Learning Paths » 5C Interacting

AFeresin - Activities: Done because we are too menny
by AFeresin - (2012-06-05)
Up to  5 C. From The Pre- Raphaelite Brotherhood to The Anti-victorian reaction: Walter Pater - Oscar Wilde - Thomas HardyUp to task document list

T. HARDY, JUDE THE OBSCURE

Activities on Chapter 2, Done because we are too menny

 

Comprehension

1.    In the first sequence of the text an omniscient, non-intrusive narrator presents the children’s suicide through the technique of showing. The children have decided to kill themselves and a concrete, precise use of language (two hooks, suspended, a piece of box-cord, neck) reveals that they hung themselves.

One of the boys left a message for the mother, in which he wrote in dialect (Done because we are too menny) that they committed suicide because they were too many to survive in a poor condition. The content of the message is simple, as well as its handwriting but Sue and also the reader understands the dramatic situation poor children had to stand.

The message can be read as a direct critic to Victorian society but it perfectly embodies the Darwinist law.

 

2.    The character reacts to the tragedy in two different ways. Since Sue is a mother in Victorian age, she feels responsible for the children’s decision. In particular she believed that her discussion about their poverty and the difficulties they will have had to face due to her pregnancy caused the boys’ suicide. On the other hand, Jude reacts with less sensitivity. He tries to clam Sue, reporting her the doctor’s words on the happening. The doctor did not think it was Sue’s fault but he stated that it was children’s nature.

 

Interpretation

  1. The expression “the events and information of the evening before” could refer to Sue’s discussion with Jude about the difficult situation they had to stand. They were poor, alone in the town and not helped. In addition a new child was coming, so they were too many to survive to life’s problems.

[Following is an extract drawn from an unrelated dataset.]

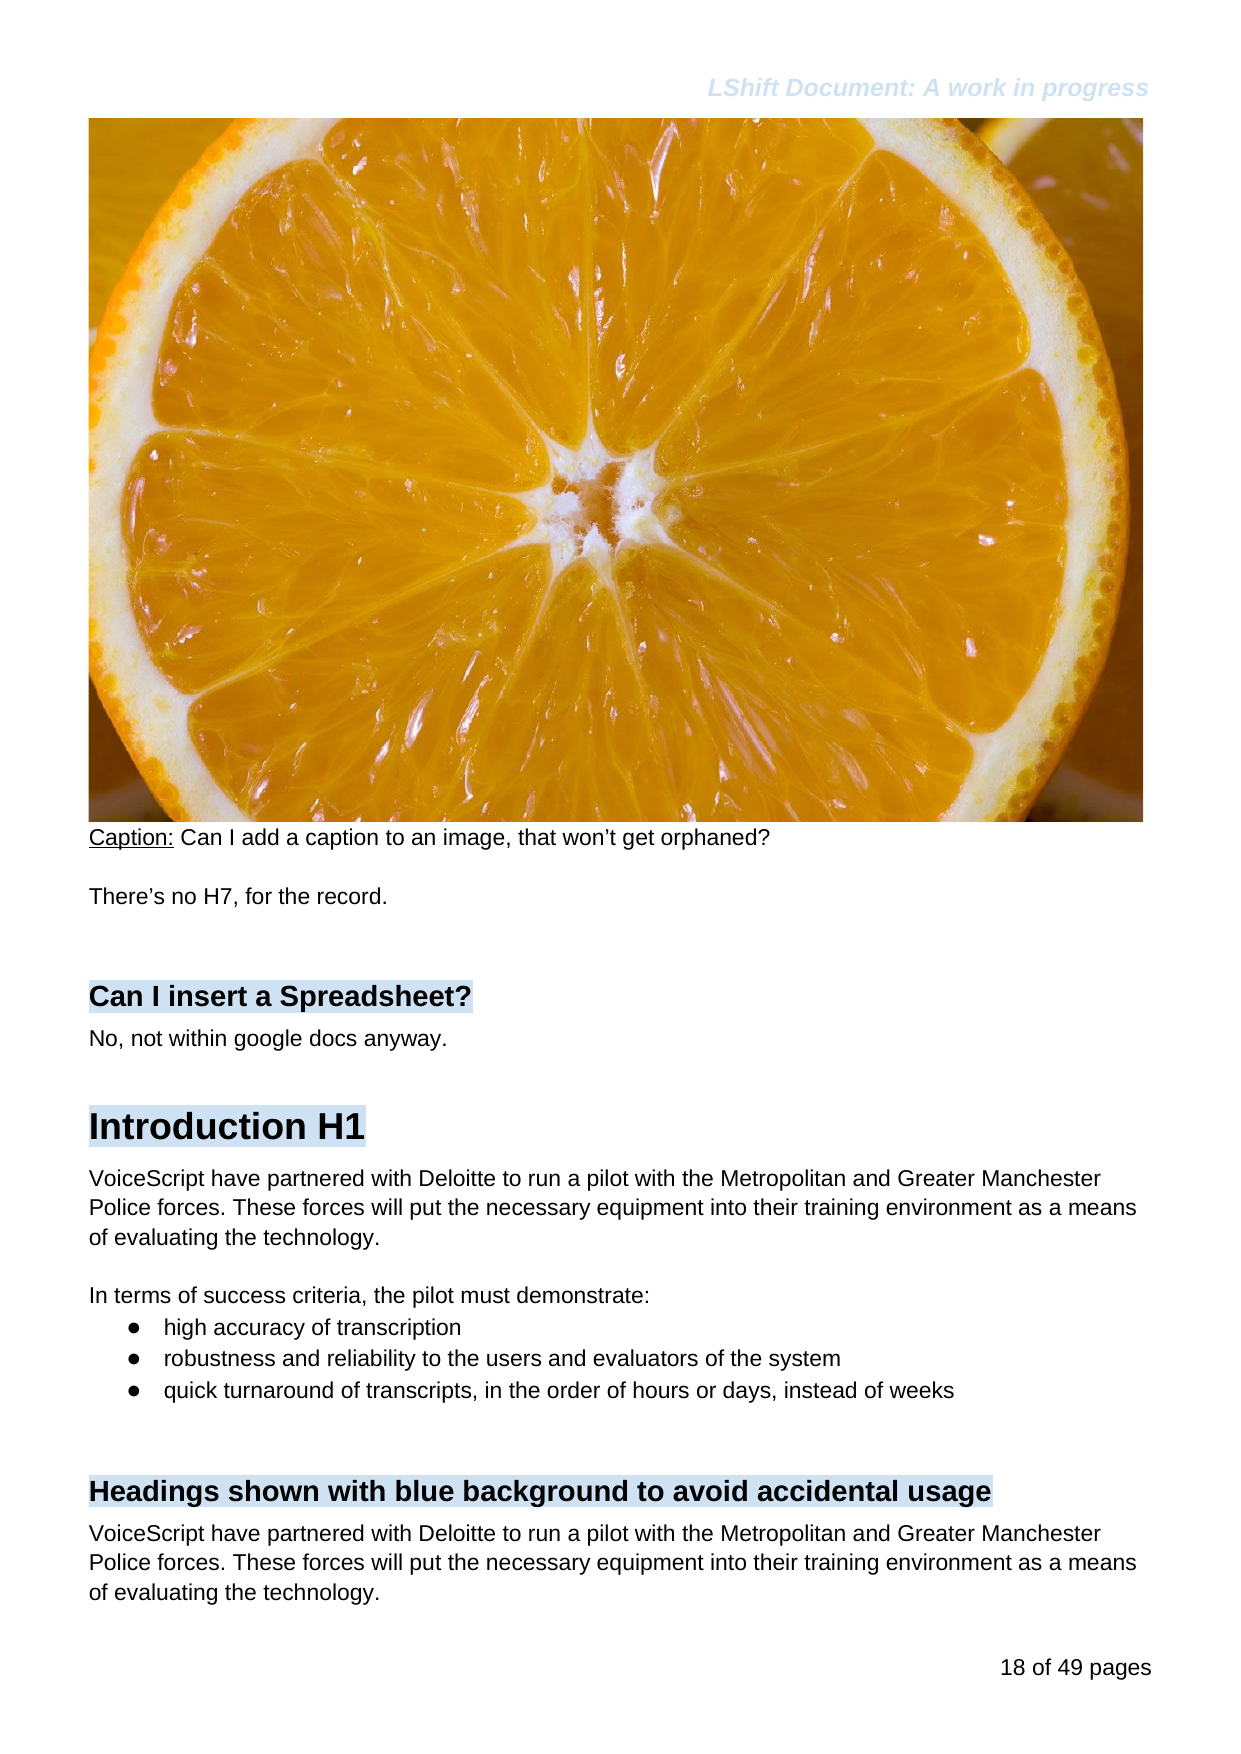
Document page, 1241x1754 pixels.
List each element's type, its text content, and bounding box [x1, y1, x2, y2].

The sense of tragedy is conveyed by the following expressions:

-       a shriek from Sue

-       no children were there

-       at the back of the door were fixed two hooks for hanging

-       two youngest children were suspended

-       the body of little Jude was hanging

-       glazed eyes

-       half-paralyzed by the strange and consummate horror of the scene

  1. Hardy use a third-person omniscient, mostly obtrusive narrator, who mainly adopts the showing to present scenes. Situations are described with particular attention to details and the narrator’s realistic attitude creates the effect of the grotesque. The language used is concrete and specific; everyday words and house lexicon are present.
  2. Despite the narrator is obtrusive, he sometimes uses a connotative language, which reveal his perspective. The most explicit comment is about the tragedy happened in children’s room: the narrator defines their suicide the strange and consummate horror of the scene. A further intrusion can be read in the final sentences of the extract. The narrator interprets the scene stating that it is the result of a series of causes. He underlines that parents’ rashness, their ill assortment and misfortune are responsible for the tragedy. Such a consideration conveys the narrator’s need for investigation the reasons of bad-being in the Victorian age. The concluding remark is so functional to reveal Hardy’s anti-Victorian ideology.
  3. Jude’s attempt to comfort Sue reminds to a Positivistic mentality, typical of late Victorian society. He reports the doctor’s point of view, which is a symbol of scientific authority, recognized by people. The doctor’s status is well understood, since he is presented as an “advanced man”, possessing truth but unable to fell sympathy with suffering people (“but he can give no consolation to”).
  4. Hardy’s attitude to life is realistic and he seems mainly concerned in presenting nature’s cruelty and a dis-humanized world, in which even children are aware of their terrible condition.
  5. I think Jude and Sue will continue living their poor lives in a depressed and frustrating attitude. In my opinion Sue will be less vital and more protective with her child. In addition she won’t ever groan economic or social difficulties, she will just state problems in life.